_Directive_
Lines from the one with "Нижнее бельё и Термобельё" up to and including the one with "de estas tácticas." are to be copied exactly from the records below, without their pictures.

□ □ □ □ □

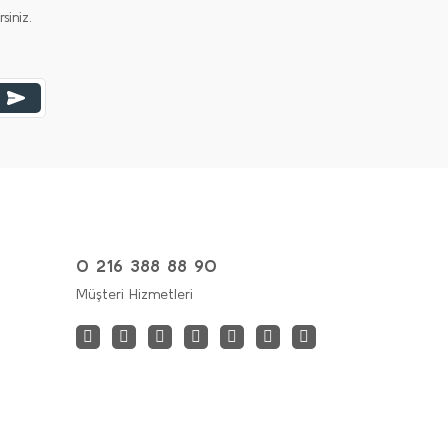
iniz.
0 216 388 88 90
Müşteri Hizmetleri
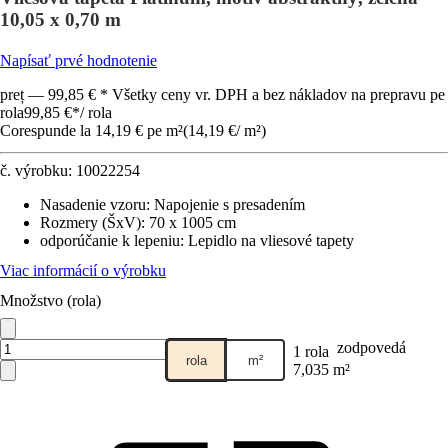
10,05 x 0,70 m
Napísať prvé hodnotenie
preț — 99,85 € * Všetky ceny vr. DPH a bez nákladov na prepravu pe
rola
99,85 €
*
/
rola
Corespunde la 14,19 € pe m²
(
14,19 €
/
m²
)
č. výrobku:
10022254
Nasadenie vzoru
:
Napojenie s presadením
Rozmery (ŠxV)
:
70 x 1005 cm
odporúčanie k lepeniu
:
Lepidlo na vliesové tapety
Viac informácií o výrobku
Množstvo (rola)
zodpovedá
1 rola
rola
m²
7,035 m²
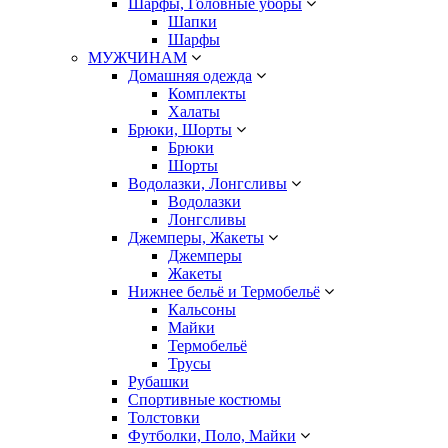
Шарфы, Головные уборы
Шапки
Шарфы
МУЖЧИНАМ
Домашняя одежда
Комплекты
Халаты
Брюки, Шорты
Брюки
Шорты
Водолазки, Лонгсливы
Водолазки
Лонгсливы
Джемперы, Жакеты
Джемперы
Жакеты
Нижнее бельё и Термобельё
Кальсоны
Майки
Термобельё
Трусы
Рубашки
Спортивные костюмы
Толстовки
Футболки, Поло, Майки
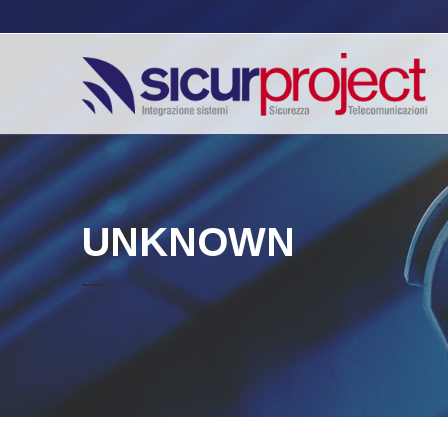
UNKNOWN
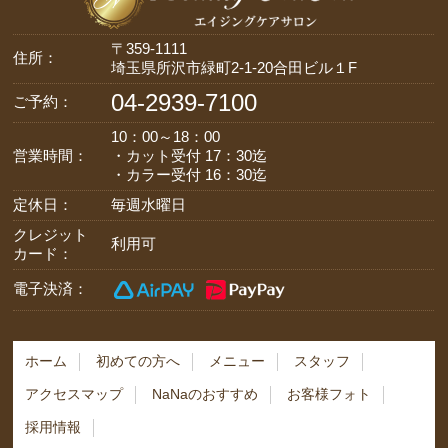
〒359-1111
住所：
埼玉県所沢市緑町2-1-20合田ビル１F
04-2939-7100
ご予約：
10：00～18：00
営業時間：
・カット受付 17：30迄
・カラー受付 16：30迄
定休日：
毎週水曜日
クレジット
利用可
カード：
電子決済：
ホーム
初めての方へ
メニュー
スタッフ
アクセスマップ
NaNaのおすすめ
お客様フォト
採用情報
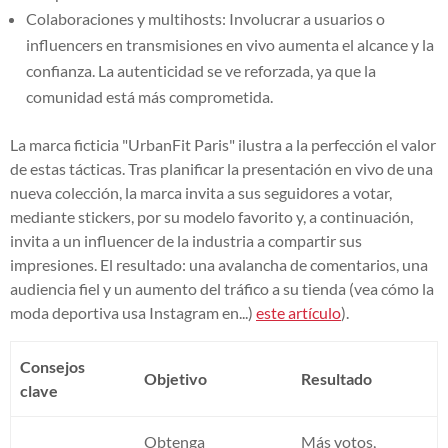
Colaboraciones y multihosts: Involucrar a usuarios o
influencers en transmisiones en vivo aumenta el alcance y la
confianza. La autenticidad se ve reforzada, ya que la
comunidad está más comprometida.
La marca ficticia "UrbanFit Paris" ilustra a la perfección el valor
de estas tácticas. Tras planificar la presentación en vivo de una
nueva colección, la marca invita a sus seguidores a votar,
mediante stickers, por su modelo favorito y, a continuación,
invita a un influencer de la industria a compartir sus
impresiones. El resultado: una avalancha de comentarios, una
audiencia fiel y un aumento del tráfico a su tienda (vea cómo la
moda deportiva usa Instagram en...)
este artículo
).
Consejos
Objetivo
Resultado
clave
Obtenga
Más votos,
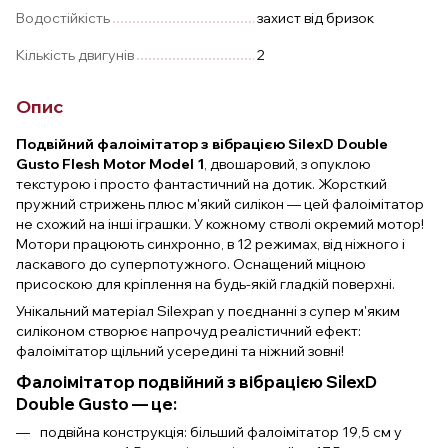
Водостійкість
захист від бризок
Кількість двигунів
2
Опис
Подвійний фалоімітатор з вібрацією SilexD Double
Gusto Flesh Motor Model 1
, двошаровий, з опуклою
текстурою і просто фантастичний на дотик. Жорсткий
пружний стрижень плюс м'який силікон — цей фалоімітатор
не схожий на інші іграшки. У кожному стволі окремий мотор!
Мотори працюють синхронно, в 12 режимах, від ніжного і
ласкавого до суперпотужного. Оснащений міцною
присоскою для кріплення на будь-якій гладкій поверхні.
Унікальний матеріал Silexpan у поєднанні з супер м'яким
силіконом створює напрочуд реалістичний ефект:
фалоімітатор щільний усередині та ніжний зовні!
Фалоімітатор подвійний з вібрацією SilexD
Double Gusto — це:
подвійна конструкція: більший фалоімітатор 19,5 см у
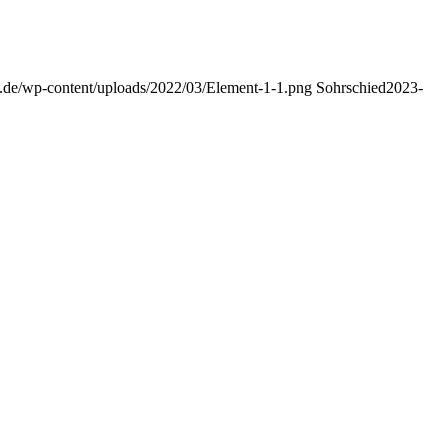
ck.de/wp-content/uploads/2022/03/Element-1-1.png
Sohrschied
2023-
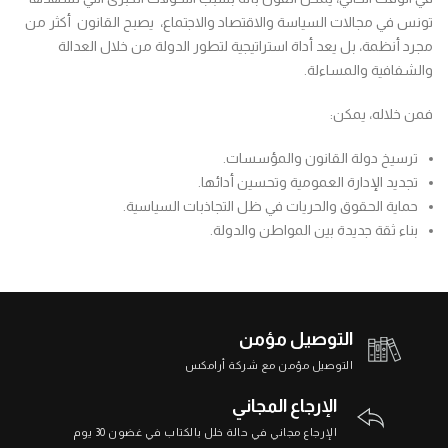
تونس في مجالات السياسة والاقتصاد والاجتماع، يصبح القانون أكثر من
مجرد أنظمة، بل يعد أداة استراتيجية لتطور الدولة من خلال العدالة
والشفافية والمساءلة.
فمن خلاله، يمكن:
ترسيخ دولة القانون والمؤسسات.
تجديد الإدارة العمومية وتحسين أدائها.
حماية الحقوق والحريات في ظل التجاذبات السياسية.
بناء ثقة جديدة بين المواطن والدولة.
التوصيل مؤمن
التوصيل مؤمن مع شركة أرامكس
الإرجاع المجاني
الإرجاع مجاني في حالة خلل بالكتاب في غضون 30 يوم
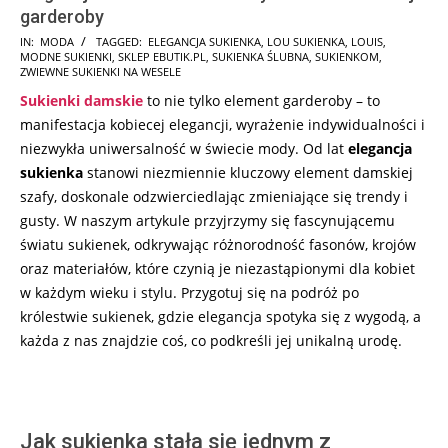
garderoby
2024-
IN:
MODA
TAGGED:
ELEGANCJA SUKIENKA
,
LOU SUKIENKA
,
LOUIS
,
MODNE SUKIENKI
,
SKLEP EBUTIK.PL
,
SUKIENKA ŚLUBNA
,
SUKIENKOM
,
11-
ZWIEWNE SUKIENKI NA WESELE
08
Sukienki damskie
to nie tylko element garderoby – to
manifestacja kobiecej elegancji, wyrażenie indywidualności i
niezwykła uniwersalność w świecie mody. Od lat
elegancja
sukienka
stanowi niezmiennie kluczowy element damskiej
szafy, doskonale odzwierciedlając zmieniające się trendy i
gusty. W naszym artykule przyjrzymy się fascynującemu
światu sukienek, odkrywając różnorodność fasonów, krojów
oraz materiałów, które czynią je niezastąpionymi dla kobiet
w każdym wieku i stylu. Przygotuj się na podróż po
królestwie sukienek, gdzie elegancja spotyka się z wygodą, a
każda z nas znajdzie coś, co podkreśli jej unikalną urodę.
Jak sukienka stała się jednym z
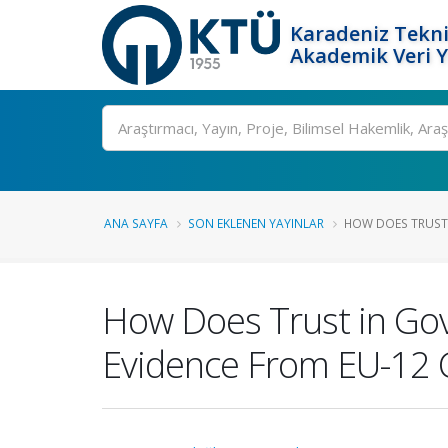
Karadeniz Tekni
Akademik Veri 
Ara
ANA SAYFA
SON EKLENEN YAYINLAR
HOW DOES TRUST 
How Does Trust in Go
Evidence From EU-12 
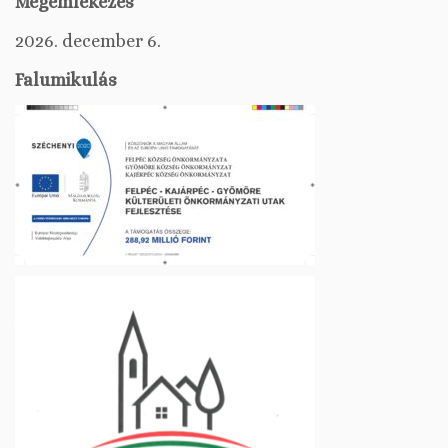
Megemlékezés
2026. december 6.
Falumikulás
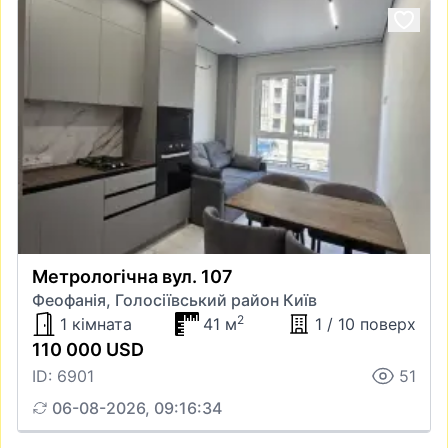
Метрологічна вул. 107
Феофанія, Голосіївський район Київ
2
1 кімната
41 м
1 / 10 поверх
110 000 USD
ID: 6901
51
06-08-2026, 09:16:34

□ □ □ □ □

_Exercise solution_
Нижнее бельё и Термобельё
Кальсоны
Майки
Термобельё
Трусы
Рубашки
Спортивные костюмы
Толстовки
Футболки, Поло, Майки
UNKNOWN
〒359-1111
住所：
埼玉県所沢市緑町2-1-20合田ビル１F
04-2939-7100
ご予約：
10：00～18：00
営業時間：
・カット受付 17：30迄
・カラー受付 16：30迄
定休日：
毎週水曜日
クレジット
利用可
カード：
電子決済：
ホーム
初めての方へ
メニュー
スタッフ
アクセスマップ
NaNaのおすすめ
お客様フォト
採用情報
Colaboraciones y multihosts: Involucrar a usuarios o
influencers en transmisiones en vivo aumenta el alcance y la
confianza. La autenticidad se ve reforzada, ya que la
comunidad está más comprometida.
La marca ficticia "UrbanFit Paris" ilustra a la perfección el valor
de estas tácticas. Tras planificar la presentación en vivo de una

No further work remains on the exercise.